Haito. Blanco. En vuelo
Daniel se removió, inquieto, en el incómodo asiento del avión. A su lado, Ritch dormía como un bendito, como suponía que también estaban haciendo los demás, pero cómodamente instalados en primera clase y en otra compañía aérea, Emma y Albert por un lado, con el bebé, Joseph y Chrystelle por otro. Una vez en Bangkok se reunirían en el mismo hotel, pero por el momento volaban en diferentes aviones, como si fueran miembros de la familia real de algún país tercermundista.
Estaba cada vez más nervioso porque, aunque estaba deseando llegar a Tailandia y encontrarse con Lena, al mismo tiempo estaba cada vez menos seguro de lo que podía pasar cuando se vieran.
Tenía la sensación de que hacía siglos de la última vez que habían estado juntos, juntos de verdad, con tiempo y tranquilidad y sin las responsabilidades que les habían caído encima de golpe, como la losa de una tumba. Decir siglos era tal vez exagerado, pero llevaban así desde antes de Navidad, desde mucho antes, y ahora estaban ya en pleno verano.
La última vez que habían tenido un rato para ellos había sido en el pequeño hotel de Amalfi, antes de que apareciera Sombra y se la llevara de su lado. Y luego el horrible rato en el aparcamiento junto al mar, cuando todas las gaviotas parecieron volverse locas de golpe y se oían disparos en la casa del clan rojo y, en unos segundos, él se vio con un niño en brazos y los ojos de Lena, hundidos en unas ojeras oscuras, clavados en los suyos.
¿Y ahora?
No sabía qué iba a pasar concretamente. Sólo les habían dicho a él y a Ritch que la familia se trasladaba a Tailandia y que pensaban reunirse allí con Lena. ¿Por qué estaba Lena en Tailandia? ¿Para qué iban? Eso formaba parte de la need-to-know-basis, al parecer, y ellos no necesitaban esas informaciones, al menos en opinión de Emma, que era la que obviamente mandaba en el clan, aunque les habían contado que el mahawk era Lasha, lo que había dejado a Ritch realmente perplejo; a él no le había hecho ningún efecto porque no conocía al glaciólogo y, por la manera en que hablaban de él, tampoco tenía prisa en conocerlo.

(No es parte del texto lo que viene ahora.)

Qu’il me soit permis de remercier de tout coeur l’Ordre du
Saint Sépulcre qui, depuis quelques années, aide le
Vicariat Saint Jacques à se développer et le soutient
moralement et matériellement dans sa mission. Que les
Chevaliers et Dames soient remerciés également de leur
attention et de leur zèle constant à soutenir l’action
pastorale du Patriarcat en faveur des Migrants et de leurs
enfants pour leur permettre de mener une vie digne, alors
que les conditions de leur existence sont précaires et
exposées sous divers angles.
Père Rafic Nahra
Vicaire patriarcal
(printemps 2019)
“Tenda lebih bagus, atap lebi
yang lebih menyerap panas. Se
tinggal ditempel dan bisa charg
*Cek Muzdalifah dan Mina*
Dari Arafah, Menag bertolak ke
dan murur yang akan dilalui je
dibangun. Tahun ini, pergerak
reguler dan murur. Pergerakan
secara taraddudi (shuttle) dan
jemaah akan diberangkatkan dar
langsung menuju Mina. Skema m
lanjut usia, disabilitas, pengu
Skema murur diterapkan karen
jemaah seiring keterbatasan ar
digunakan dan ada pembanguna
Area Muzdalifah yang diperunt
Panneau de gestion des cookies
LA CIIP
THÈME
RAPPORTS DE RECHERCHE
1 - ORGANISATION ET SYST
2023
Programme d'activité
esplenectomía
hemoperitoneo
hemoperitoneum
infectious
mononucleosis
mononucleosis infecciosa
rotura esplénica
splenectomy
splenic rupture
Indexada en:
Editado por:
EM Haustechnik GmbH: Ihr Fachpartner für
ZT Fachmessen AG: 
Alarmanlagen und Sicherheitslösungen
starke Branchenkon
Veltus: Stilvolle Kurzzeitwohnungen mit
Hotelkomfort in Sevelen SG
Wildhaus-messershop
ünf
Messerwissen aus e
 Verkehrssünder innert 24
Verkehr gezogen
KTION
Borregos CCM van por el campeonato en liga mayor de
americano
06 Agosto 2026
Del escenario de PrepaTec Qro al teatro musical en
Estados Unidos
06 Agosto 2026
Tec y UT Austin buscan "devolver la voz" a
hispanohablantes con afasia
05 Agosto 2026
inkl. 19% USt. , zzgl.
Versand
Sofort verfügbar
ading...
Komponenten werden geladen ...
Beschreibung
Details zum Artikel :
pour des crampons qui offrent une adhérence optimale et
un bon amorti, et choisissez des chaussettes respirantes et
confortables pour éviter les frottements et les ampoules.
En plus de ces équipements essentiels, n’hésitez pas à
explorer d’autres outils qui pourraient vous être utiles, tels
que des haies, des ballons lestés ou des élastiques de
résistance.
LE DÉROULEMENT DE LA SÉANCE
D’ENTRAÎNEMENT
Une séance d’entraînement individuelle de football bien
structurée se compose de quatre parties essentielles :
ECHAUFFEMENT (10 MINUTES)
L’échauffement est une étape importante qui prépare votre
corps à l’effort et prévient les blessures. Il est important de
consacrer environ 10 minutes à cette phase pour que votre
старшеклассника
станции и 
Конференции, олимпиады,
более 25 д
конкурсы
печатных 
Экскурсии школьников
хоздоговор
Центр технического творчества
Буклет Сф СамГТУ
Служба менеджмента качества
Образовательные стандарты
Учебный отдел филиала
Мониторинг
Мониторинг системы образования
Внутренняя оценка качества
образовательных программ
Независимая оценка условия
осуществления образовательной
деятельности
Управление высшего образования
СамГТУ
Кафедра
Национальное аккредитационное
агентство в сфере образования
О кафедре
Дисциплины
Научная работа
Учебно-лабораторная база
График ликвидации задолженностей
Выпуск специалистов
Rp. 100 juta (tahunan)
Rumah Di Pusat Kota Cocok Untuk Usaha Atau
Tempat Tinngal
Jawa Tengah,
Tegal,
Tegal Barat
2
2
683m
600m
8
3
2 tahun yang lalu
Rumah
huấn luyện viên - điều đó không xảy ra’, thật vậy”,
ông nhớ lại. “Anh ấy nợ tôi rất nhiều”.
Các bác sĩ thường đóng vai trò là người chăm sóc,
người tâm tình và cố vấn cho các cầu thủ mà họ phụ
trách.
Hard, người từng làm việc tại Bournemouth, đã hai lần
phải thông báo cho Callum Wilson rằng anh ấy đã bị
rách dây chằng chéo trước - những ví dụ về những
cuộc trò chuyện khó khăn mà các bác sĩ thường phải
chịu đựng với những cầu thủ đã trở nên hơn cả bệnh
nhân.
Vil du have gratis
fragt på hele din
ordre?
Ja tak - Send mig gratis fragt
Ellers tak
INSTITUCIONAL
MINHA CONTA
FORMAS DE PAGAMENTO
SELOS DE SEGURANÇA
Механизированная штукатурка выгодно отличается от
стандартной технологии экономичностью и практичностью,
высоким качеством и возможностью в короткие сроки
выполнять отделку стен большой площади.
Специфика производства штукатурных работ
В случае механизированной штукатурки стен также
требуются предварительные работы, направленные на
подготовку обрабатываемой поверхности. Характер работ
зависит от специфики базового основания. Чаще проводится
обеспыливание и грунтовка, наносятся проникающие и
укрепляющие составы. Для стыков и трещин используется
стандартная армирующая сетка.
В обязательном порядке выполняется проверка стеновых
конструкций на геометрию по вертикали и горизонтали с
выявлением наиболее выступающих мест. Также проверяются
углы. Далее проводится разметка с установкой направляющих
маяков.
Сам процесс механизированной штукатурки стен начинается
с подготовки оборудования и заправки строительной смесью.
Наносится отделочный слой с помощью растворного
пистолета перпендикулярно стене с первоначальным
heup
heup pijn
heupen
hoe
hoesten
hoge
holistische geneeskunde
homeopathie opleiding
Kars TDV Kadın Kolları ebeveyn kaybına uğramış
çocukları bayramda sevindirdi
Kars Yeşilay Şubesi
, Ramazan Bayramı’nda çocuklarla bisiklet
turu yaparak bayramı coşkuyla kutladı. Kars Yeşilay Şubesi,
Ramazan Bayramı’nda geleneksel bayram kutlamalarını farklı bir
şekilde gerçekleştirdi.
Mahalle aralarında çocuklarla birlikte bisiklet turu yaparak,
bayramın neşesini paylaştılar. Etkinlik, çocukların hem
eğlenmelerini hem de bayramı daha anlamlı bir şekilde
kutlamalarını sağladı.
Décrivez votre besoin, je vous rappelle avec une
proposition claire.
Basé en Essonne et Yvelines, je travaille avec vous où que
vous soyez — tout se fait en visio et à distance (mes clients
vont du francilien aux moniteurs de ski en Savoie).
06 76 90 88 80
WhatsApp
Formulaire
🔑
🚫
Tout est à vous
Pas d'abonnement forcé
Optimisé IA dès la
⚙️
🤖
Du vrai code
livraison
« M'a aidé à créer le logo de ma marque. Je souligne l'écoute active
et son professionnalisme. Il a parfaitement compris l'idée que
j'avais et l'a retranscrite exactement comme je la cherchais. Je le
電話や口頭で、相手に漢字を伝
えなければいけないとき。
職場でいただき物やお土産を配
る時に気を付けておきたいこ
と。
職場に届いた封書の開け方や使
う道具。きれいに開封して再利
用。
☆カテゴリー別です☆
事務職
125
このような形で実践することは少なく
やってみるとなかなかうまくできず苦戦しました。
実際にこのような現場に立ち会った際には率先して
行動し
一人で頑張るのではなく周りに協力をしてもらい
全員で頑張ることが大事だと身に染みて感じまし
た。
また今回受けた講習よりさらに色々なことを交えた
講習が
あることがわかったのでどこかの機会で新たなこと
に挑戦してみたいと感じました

Sacó el móvil y volvió a mirar por enésima vez la única foto de Lena que tenía, la que él le había tomado una eternidad atrás en la cama, con el pelo suelto y la sábana cubriéndole el pecho. Era preciosa, pero ¿la quería? ¿Seguía queriéndola, después de todo lo que había pasado? ¿Y ella? ¿Lo querría aún o se habría convertido ya en otra cosa, después de tantos meses de compartir su vida con un monstruo?
Ahora se daba cuenta de la razón que había tenido Max en su primera conversación en el restaurante Palmenhaus de Viena, cuando le había advertido de lo peligroso que era querer a su hija y le había aconsejado que no pretendiera saber más.
Pero ahora ya era tarde. Ya sabía demasiadas cosas, tenía razón Ritch, no podía dejarlo todo ahora y seguir con su vida de siempre como si nada.
Sin embargo, a pesar de todo, seguía negándose a dejarse alimentar por los clánidas. Ni siquiera sabía exactamente por qué, pero no quería contaminarse con sangre de aquella extraña gente, ni con la promesa de una vida más larga y con excelente salud. Aún no estaba preparado.
Le habían dicho que podía ser problemático llevarlo con ellos a determinados sitios porque karah, en las contadas ocasiones en las que se reunían, hacía controles para comprobar que las personas que acudían a la reunión tenían sangre karah, aunque sólo fueran unas gotas. Si no era así, no le permitirían pasar más allá de un punto. Y eso podía significar no ver a Lena.
Pero aceptar sangre karah era irreversible. Una vez se empezaba, ya no había vuelta atrás y eso lo ligaría para siempre al clan blanco, o a karah en general, o a Lena. Era peor que los matrimonios antiguos, con lo de «hasta que la muerte nos separe», porque en el caso de karah incluso la muerte podía tardar mucho, pero mucho, en llegar.
—Deja de pensar en idioteces y trata de dormir un poco, tío —dijo Ritch con voz pastosa—. Ni siquiera sabemos para qué nos van a querer una vez allí, así que es mejor llegar lo más descansados posible.
—Tienes razón.
—No sólo tengo razón, sino que tengo pastillas. Faltan más de seis horas, aún hay tiempo. Toma, trágate una de estas y déjame dormir en paz.
No muy seguro de lo que hacía, Dani le cogió la píldora azul y se la tragó en seco.
—¡Venga, ponte la película más intelectual que encuentres en la lista, con subtítulos en sueco, a ser posible, y verás lo poco que tardas en dormirte! ¡Hasta mañana!